**Problem requirements:**
Take the data below and filter it for lines containing the word "master"; show each line found.

Records drawn from a dataset:
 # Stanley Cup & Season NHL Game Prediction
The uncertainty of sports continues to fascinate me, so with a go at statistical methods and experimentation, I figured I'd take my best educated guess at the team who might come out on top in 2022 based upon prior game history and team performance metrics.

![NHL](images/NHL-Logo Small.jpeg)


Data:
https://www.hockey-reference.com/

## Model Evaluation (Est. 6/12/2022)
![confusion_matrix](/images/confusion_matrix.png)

==

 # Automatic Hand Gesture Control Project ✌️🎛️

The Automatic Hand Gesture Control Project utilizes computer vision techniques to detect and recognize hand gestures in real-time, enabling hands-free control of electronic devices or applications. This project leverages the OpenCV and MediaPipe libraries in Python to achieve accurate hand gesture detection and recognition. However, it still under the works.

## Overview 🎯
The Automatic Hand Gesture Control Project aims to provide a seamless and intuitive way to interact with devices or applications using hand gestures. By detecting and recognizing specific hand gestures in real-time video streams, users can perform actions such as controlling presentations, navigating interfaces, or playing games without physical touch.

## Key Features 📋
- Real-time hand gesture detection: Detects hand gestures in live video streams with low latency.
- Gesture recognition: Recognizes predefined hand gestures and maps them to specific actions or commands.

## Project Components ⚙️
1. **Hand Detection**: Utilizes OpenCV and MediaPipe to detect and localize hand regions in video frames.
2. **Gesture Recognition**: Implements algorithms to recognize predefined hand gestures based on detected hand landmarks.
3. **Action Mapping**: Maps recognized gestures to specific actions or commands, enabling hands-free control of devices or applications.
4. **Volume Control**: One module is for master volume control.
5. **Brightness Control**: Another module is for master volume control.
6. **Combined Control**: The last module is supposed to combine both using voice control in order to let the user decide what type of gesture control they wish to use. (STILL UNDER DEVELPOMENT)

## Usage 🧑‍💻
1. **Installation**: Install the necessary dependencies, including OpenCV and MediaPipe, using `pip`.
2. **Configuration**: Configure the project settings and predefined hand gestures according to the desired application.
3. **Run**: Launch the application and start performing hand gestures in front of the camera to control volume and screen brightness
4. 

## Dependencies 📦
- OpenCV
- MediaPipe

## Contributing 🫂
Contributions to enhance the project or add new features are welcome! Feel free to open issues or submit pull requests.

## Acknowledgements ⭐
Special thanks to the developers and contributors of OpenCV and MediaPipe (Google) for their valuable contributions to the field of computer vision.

**Answer to this problem:**
4. **Volume Control**: One module is for master volume control.
5. **Brightness Control**: Another module is for master volume control.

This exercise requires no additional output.